C’est fait. La justice a validé l’accord qui permet à McDonald’s d’éviter un procès et de clore l’enquête pour « blanchiment de fraude fiscale en bande organisée » à son encontre. Le géant américain de restauration rapide va payer une amende de 1,245 milliard d’euros à l’Etat pour avoir minoré son résultat, et donc l’impôt qu’il a réglé au fisc.
Alors même que c’est une plainte déposée au nom du comité d’entreprise de McDonald’s Ouest parisien qui est à l’origine de l’enquête, « l’Etat y trouve son compte mais quid des salariés », interroge Gilles Bombard, ancien secrétaire du CSE et numéro un de la CGT McDonald’s Ile-de-France. Une situation dénoncée aussi sur Twitter par Sophie Binet, la numéro un de l’Union des ingénieurs, cadres et techniciens (Ugict) CGT, en pointe sur le sujet .
Quand la #CGT fait gagner 1.2 milliards d'euros au fisc français…Le juge nous a bien remerciés ce matin, il a juste oublié de prévoir une réparation pour les salarié.e.s de Mc Do privés de participation pendant 10 ans…Rdv aux prudhommes !✊✊✊https://t.co/nKMVNRVmaU
— Sophie Binet (@BinetSophie) June 16, 2022
Une minoration du résultat n’a en effet pas qu’une incidence sur les impôts versés mais aussi sur la participation obligatoire pour les salariés des entreprises de 50 salariés ou plus. L’argument n’est pas nouveau mais peine à produire des résultats. Cela fait plusieurs années que les syndicats cherchent la faille contre l’optimisation fiscale par ce biais. A la rentrée, la CGT va constituer un collectif qui sera mené par Anne de Haro, de l’UGICT.
Une jurisprudence en défaveur des salariés
Cette cégétiste, avec les autres élus de WKF, a exploré la voie de la justice civile. La piste n’a pas – en tout cas pas encore – produit l’effet escompté puisque ce contentieux s’est soldé il y a quatre ans par une défaite. En février 2018, la Cour de cassation a déjugé la Cour d’appel de Versailles. « Quand bien même l’action des syndicats était fondée sur la fraude ou l’abus de droit invoqués à l’encontre des actes de gestion de la société », la société WKF n’avait pas à être condamnée car « le calcul de la réserve spéciale de participation […] avait été certifié par une attestation du commissaire aux comptes de la société dont les syndicats ne contestent pas la sincérité », ont affirmé les hauts magistrats.
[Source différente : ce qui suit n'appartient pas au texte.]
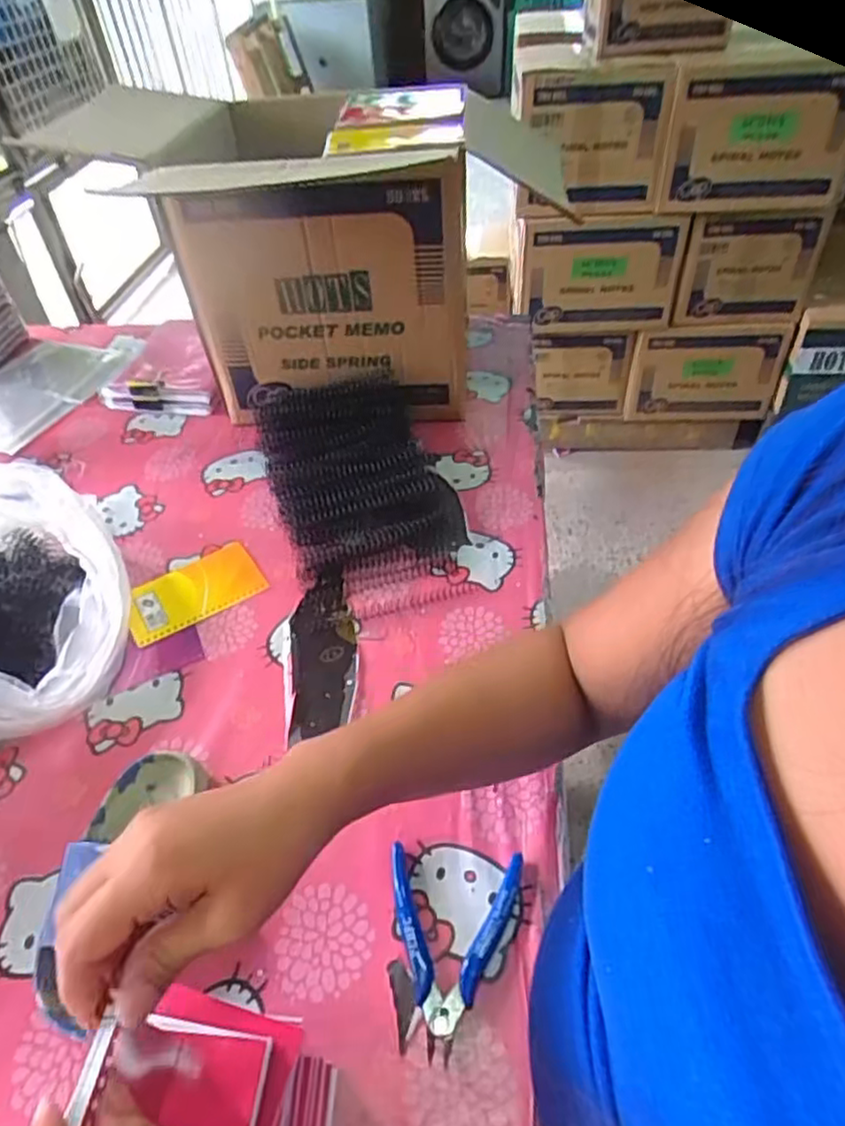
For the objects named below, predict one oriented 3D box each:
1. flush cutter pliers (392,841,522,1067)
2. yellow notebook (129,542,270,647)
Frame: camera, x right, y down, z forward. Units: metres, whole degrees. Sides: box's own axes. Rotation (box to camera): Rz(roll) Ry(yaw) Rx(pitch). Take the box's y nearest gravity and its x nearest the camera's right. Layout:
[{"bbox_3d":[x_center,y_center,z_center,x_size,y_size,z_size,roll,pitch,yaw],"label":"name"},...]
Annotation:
[{"bbox_3d":[0.012,0.238,0.424,0.085,0.015,0.114,6,46,10],"label":"flush cutter pliers"},{"bbox_3d":[-0.224,0.027,0.657,0.127,0.005,0.074,-26,49,-21],"label":"yellow notebook"}]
La piste de la « fraude aux droits des salariés au titre de la participation » n’a pas fini d’être explorée. Sur le terrain, des équipes syndicales _ CFE-CGC chez Xerox , Sud avec l’appui de la CFE-CGC chez GE – tentent de contrer l’argument. Mais l’issue reste incertaine.
Si la jurisprudence de la Cour de cassation ferme, au moins pour l’instant, cette porte, pas sûr cependant que les entreprises y gagnent car l’affaire Mc Donald’s ouvre une autre voie bien plus radicale que la fraude à la participation: celle de l’accusation de « blanchiment de fraude fiscale en bande organisée » qui pourrait être désormais privilégiée par les syndicats.
Le feuilleton va se poursuivre
« Il n’y a pas de fatalité, un front nouveau s’ouvre » et il « permet de contourner le verrou de Bercy », se félicite Gilles Bombard. « On a une belle décision », souligne-t-il même s’il regrette que les représentants des salariés, à l’origine de la plainte, « n’aient jamais été mis dans la boucle de la procédure alors qu’elle a donné lieu à une douzaine de gardes à vue et une trentaine de réunions » et que l’accord ait empêché la tenue d’une « vraie audience devant le tribunal correctionnel » où ils se seraient constitués partie civile.
L’avocat de McDonald France, Denis Chemla, a affirmé à la sortie de l’audience, jeudi, que l’accord homologué était « sans reconnaissance de faits, sans reconnaissance de culpabilité », mais le feuilleton va se poursuivre.
La CGT, en s’appuyant sur cette décision, va examiner les possibilités de recours juridique concernant le manque à gagner sur la participation. Deux voies pourraient se dessiner : un recours pour faire reconnaître l’existence du préjudice pour l’ensemble du personnel mais qui ne permettrait pas une indemnisation de chacun des salariés concernés en cas de condamnation de McDonald’s. Ou le lancement de recours individuels.